EXERCISE INPUTS =
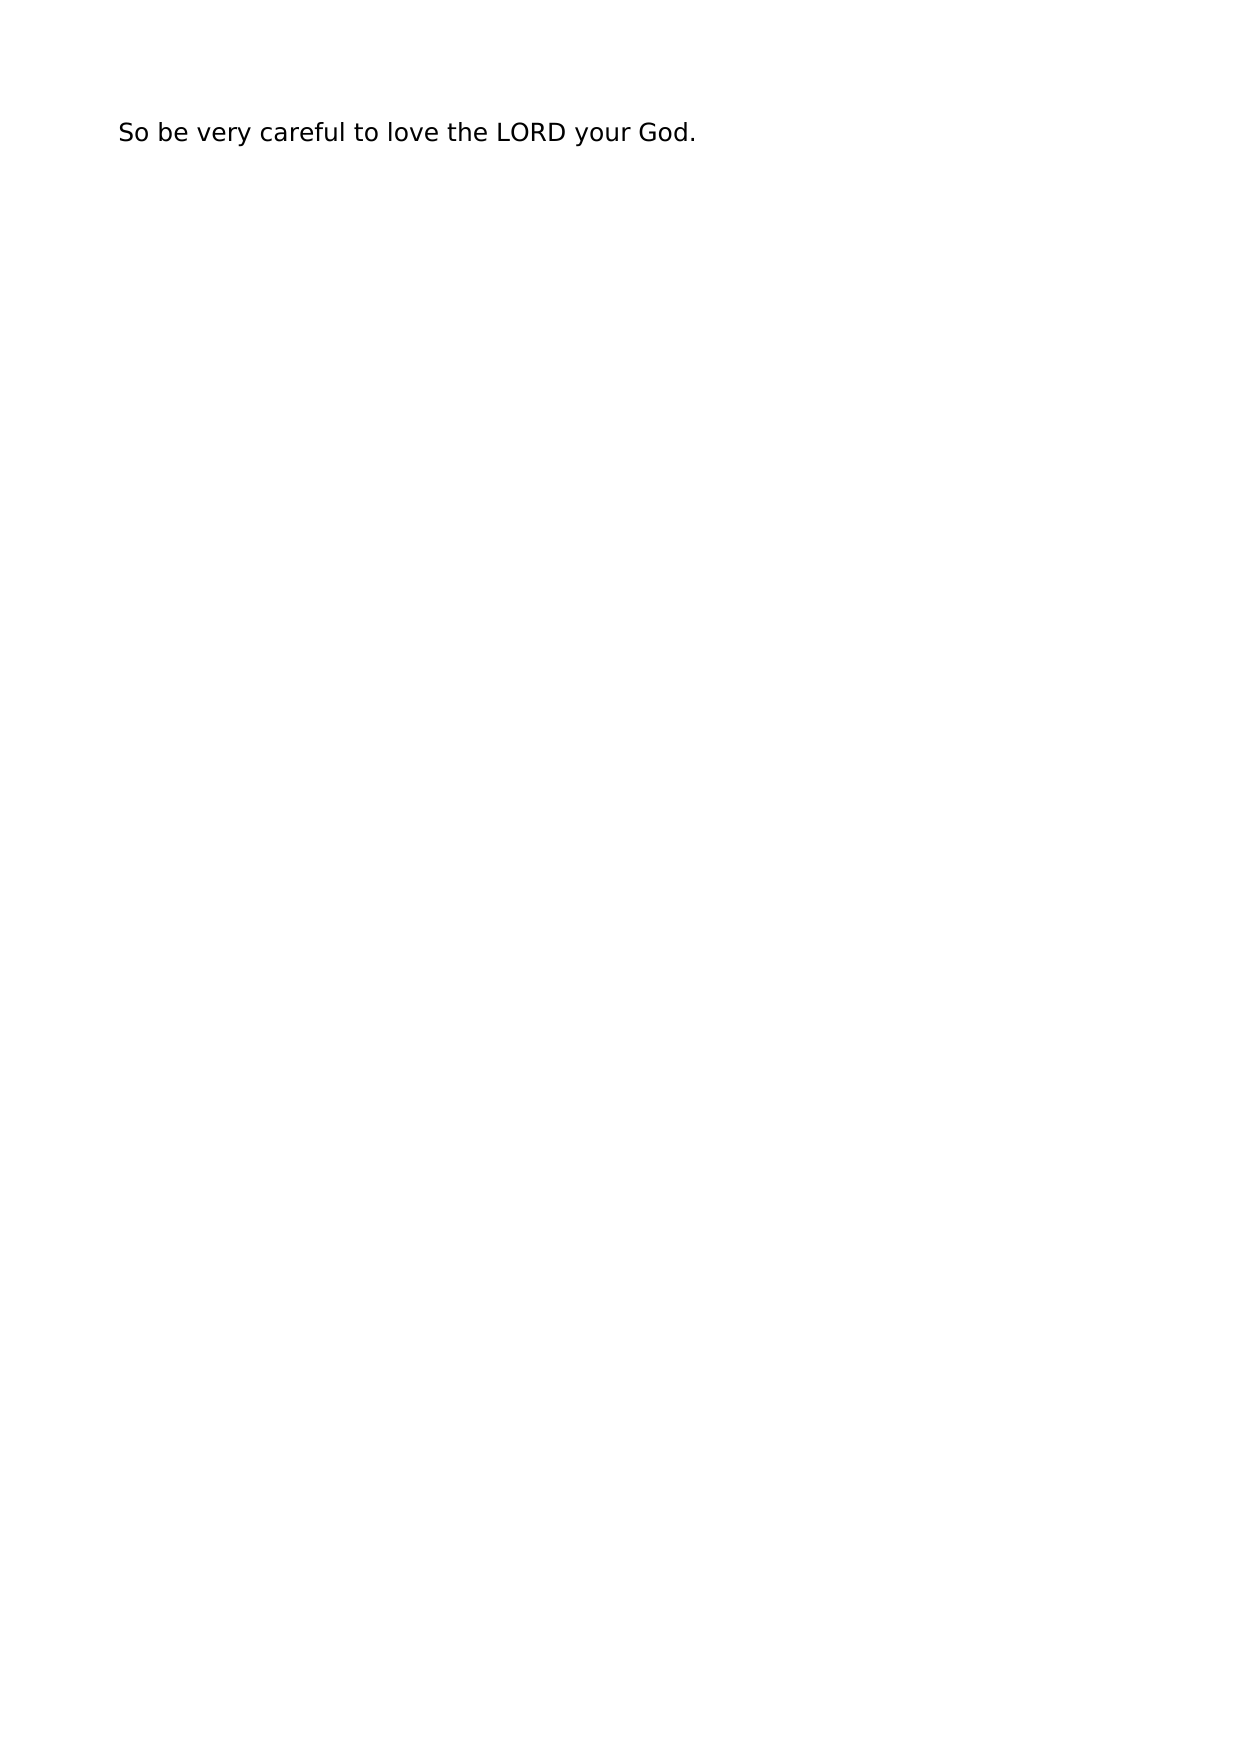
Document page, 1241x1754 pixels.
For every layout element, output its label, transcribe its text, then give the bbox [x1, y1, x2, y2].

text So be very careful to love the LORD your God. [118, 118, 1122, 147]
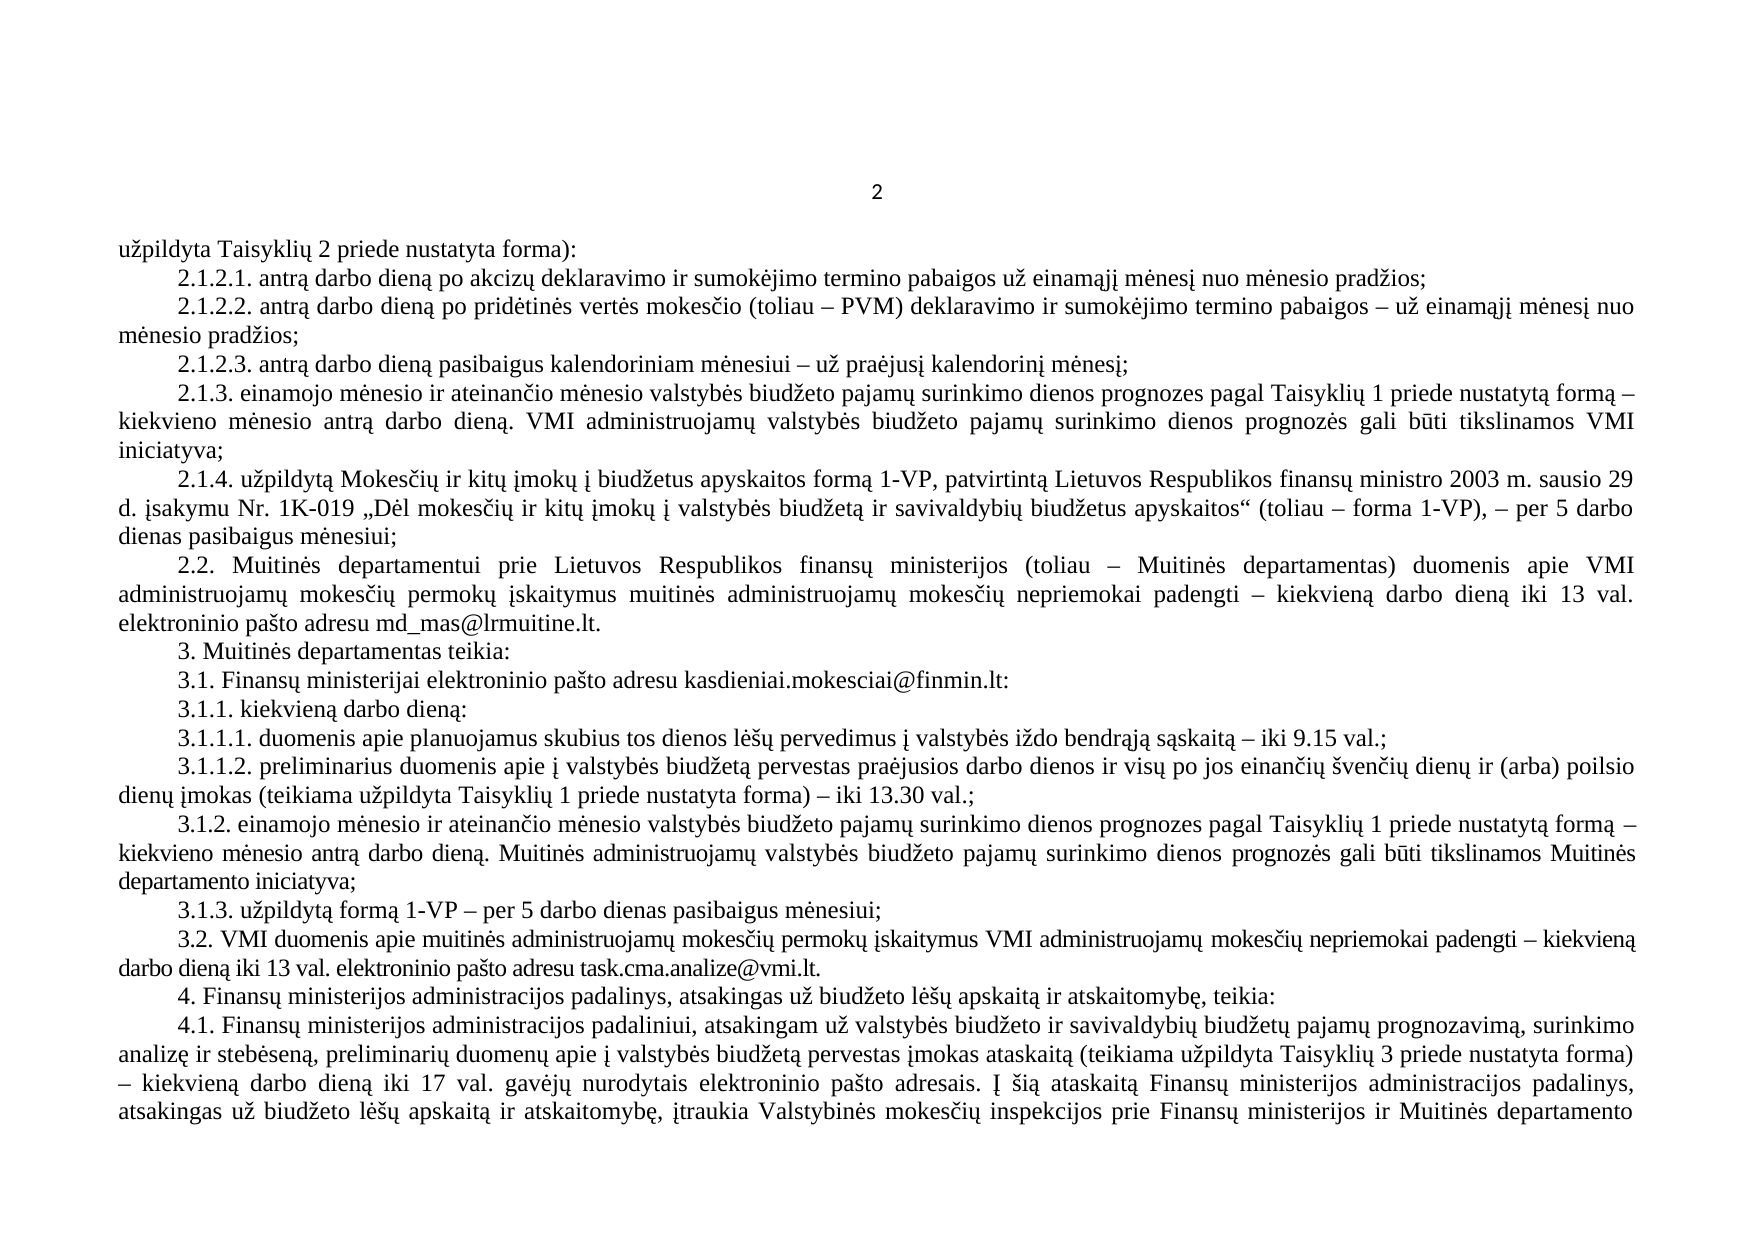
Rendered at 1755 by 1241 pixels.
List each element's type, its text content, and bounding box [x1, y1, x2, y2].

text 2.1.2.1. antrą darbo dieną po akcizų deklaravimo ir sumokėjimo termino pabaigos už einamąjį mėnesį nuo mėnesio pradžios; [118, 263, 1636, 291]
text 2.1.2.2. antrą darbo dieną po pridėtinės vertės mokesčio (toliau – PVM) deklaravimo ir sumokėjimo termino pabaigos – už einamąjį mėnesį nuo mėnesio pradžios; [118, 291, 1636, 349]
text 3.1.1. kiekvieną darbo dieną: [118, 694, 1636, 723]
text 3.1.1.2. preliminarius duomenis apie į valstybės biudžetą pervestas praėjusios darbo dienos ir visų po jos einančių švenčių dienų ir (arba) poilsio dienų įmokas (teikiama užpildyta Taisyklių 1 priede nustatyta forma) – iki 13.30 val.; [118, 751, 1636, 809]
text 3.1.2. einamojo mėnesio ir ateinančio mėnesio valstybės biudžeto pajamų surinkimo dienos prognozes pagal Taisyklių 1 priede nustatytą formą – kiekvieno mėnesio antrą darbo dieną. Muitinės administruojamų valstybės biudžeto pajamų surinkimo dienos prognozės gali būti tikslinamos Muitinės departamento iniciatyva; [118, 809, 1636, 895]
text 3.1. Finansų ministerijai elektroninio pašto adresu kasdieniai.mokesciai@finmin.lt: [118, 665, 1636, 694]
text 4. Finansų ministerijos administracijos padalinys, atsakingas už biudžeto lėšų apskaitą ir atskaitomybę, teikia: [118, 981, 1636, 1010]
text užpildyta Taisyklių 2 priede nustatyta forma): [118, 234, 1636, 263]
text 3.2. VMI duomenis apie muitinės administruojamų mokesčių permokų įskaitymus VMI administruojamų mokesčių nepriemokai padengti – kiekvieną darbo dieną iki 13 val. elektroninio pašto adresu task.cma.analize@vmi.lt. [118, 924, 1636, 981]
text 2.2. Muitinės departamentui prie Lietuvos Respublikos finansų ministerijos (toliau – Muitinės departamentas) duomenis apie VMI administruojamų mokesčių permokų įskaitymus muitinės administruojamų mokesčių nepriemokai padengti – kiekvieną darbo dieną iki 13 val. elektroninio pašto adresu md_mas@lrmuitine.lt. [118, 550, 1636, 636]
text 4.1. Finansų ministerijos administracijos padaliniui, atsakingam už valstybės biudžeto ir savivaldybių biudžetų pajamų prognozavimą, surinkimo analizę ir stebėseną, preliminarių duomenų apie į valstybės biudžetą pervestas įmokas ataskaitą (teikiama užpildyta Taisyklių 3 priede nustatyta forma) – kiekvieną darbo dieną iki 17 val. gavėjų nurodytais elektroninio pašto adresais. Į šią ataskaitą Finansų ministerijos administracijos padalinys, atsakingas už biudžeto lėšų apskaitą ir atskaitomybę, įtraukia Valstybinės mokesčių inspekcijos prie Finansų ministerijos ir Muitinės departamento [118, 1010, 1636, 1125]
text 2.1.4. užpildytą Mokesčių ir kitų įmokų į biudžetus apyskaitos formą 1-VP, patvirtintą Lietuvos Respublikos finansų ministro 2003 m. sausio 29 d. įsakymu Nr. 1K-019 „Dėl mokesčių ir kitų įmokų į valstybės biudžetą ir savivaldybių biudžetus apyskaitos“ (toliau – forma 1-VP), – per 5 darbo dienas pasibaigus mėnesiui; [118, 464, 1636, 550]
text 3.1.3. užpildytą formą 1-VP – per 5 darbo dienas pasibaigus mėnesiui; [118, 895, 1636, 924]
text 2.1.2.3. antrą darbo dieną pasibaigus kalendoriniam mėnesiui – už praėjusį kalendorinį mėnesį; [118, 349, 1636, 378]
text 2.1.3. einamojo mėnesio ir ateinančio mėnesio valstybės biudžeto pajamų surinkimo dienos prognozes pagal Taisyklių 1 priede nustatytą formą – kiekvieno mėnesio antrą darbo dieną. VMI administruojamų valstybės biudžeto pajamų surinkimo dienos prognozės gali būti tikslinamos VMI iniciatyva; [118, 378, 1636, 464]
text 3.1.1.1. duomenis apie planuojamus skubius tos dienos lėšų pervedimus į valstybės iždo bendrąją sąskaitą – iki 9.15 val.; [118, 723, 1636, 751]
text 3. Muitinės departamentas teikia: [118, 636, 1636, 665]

INSTRUCTIONS TO FOLLOW = Copy every one of the lines above word for word, leaving out the pictures.

FINISHED TASK =
Document page, 1241x1754 pixels.
For every layout element, output its label, transcribe its text, then give the bbox [x1, y1, x2, y2].

text So be very careful to love the LORD your God. [118, 118, 1122, 147]
Rendered at 1755 by 1241 pixels.
List each element's type, its text content, and bounding box [x1, y1, x2, y2].

text 2.1.2.1. antrą darbo dieną po akcizų deklaravimo ir sumokėjimo termino pabaigos už einamąjį mėnesį nuo mėnesio pradžios; [118, 263, 1636, 291]
text 2.1.2.2. antrą darbo dieną po pridėtinės vertės mokesčio (toliau – PVM) deklaravimo ir sumokėjimo termino pabaigos – už einamąjį mėnesį nuo mėnesio pradžios; [118, 291, 1636, 349]
text 3.1.1. kiekvieną darbo dieną: [118, 694, 1636, 723]
text 3.1.1.2. preliminarius duomenis apie į valstybės biudžetą pervestas praėjusios darbo dienos ir visų po jos einančių švenčių dienų ir (arba) poilsio dienų įmokas (teikiama užpildyta Taisyklių 1 priede nustatyta forma) – iki 13.30 val.; [118, 751, 1636, 809]
text 3.1.2. einamojo mėnesio ir ateinančio mėnesio valstybės biudžeto pajamų surinkimo dienos prognozes pagal Taisyklių 1 priede nustatytą formą – kiekvieno mėnesio antrą darbo dieną. Muitinės administruojamų valstybės biudžeto pajamų surinkimo dienos prognozės gali būti tikslinamos Muitinės departamento iniciatyva; [118, 809, 1636, 895]
text 3.1. Finansų ministerijai elektroninio pašto adresu kasdieniai.mokesciai@finmin.lt: [118, 665, 1636, 694]
text 4. Finansų ministerijos administracijos padalinys, atsakingas už biudžeto lėšų apskaitą ir atskaitomybę, teikia: [118, 981, 1636, 1010]
text užpildyta Taisyklių 2 priede nustatyta forma): [118, 234, 1636, 263]
text 3.2. VMI duomenis apie muitinės administruojamų mokesčių permokų įskaitymus VMI administruojamų mokesčių nepriemokai padengti – kiekvieną darbo dieną iki 13 val. elektroninio pašto adresu task.cma.analize@vmi.lt. [118, 924, 1636, 981]
text 2.2. Muitinės departamentui prie Lietuvos Respublikos finansų ministerijos (toliau – Muitinės departamentas) duomenis apie VMI administruojamų mokesčių permokų įskaitymus muitinės administruojamų mokesčių nepriemokai padengti – kiekvieną darbo dieną iki 13 val. elektroninio pašto adresu md_mas@lrmuitine.lt. [118, 550, 1636, 636]
text 4.1. Finansų ministerijos administracijos padaliniui, atsakingam už valstybės biudžeto ir savivaldybių biudžetų pajamų prognozavimą, surinkimo analizę ir stebėseną, preliminarių duomenų apie į valstybės biudžetą pervestas įmokas ataskaitą (teikiama užpildyta Taisyklių 3 priede nustatyta forma) – kiekvieną darbo dieną iki 17 val. gavėjų nurodytais elektroninio pašto adresais. Į šią ataskaitą Finansų ministerijos administracijos padalinys, atsakingas už biudžeto lėšų apskaitą ir atskaitomybę, įtraukia Valstybinės mokesčių inspekcijos prie Finansų ministerijos ir Muitinės departamento [118, 1010, 1636, 1125]
text 2.1.4. užpildytą Mokesčių ir kitų įmokų į biudžetus apyskaitos formą 1-VP, patvirtintą Lietuvos Respublikos finansų ministro 2003 m. sausio 29 d. įsakymu Nr. 1K-019 „Dėl mokesčių ir kitų įmokų į valstybės biudžetą ir savivaldybių biudžetus apyskaitos“ (toliau – forma 1-VP), – per 5 darbo dienas pasibaigus mėnesiui; [118, 464, 1636, 550]
text 3.1.3. užpildytą formą 1-VP – per 5 darbo dienas pasibaigus mėnesiui; [118, 895, 1636, 924]
text 2.1.2.3. antrą darbo dieną pasibaigus kalendoriniam mėnesiui – už praėjusį kalendorinį mėnesį; [118, 349, 1636, 378]
text 2.1.3. einamojo mėnesio ir ateinančio mėnesio valstybės biudžeto pajamų surinkimo dienos prognozes pagal Taisyklių 1 priede nustatytą formą – kiekvieno mėnesio antrą darbo dieną. VMI administruojamų valstybės biudžeto pajamų surinkimo dienos prognozės gali būti tikslinamos VMI iniciatyva; [118, 378, 1636, 464]
text 3.1.1.1. duomenis apie planuojamus skubius tos dienos lėšų pervedimus į valstybės iždo bendrąją sąskaitą – iki 9.15 val.; [118, 723, 1636, 751]
text 3. Muitinės departamentas teikia: [118, 636, 1636, 665]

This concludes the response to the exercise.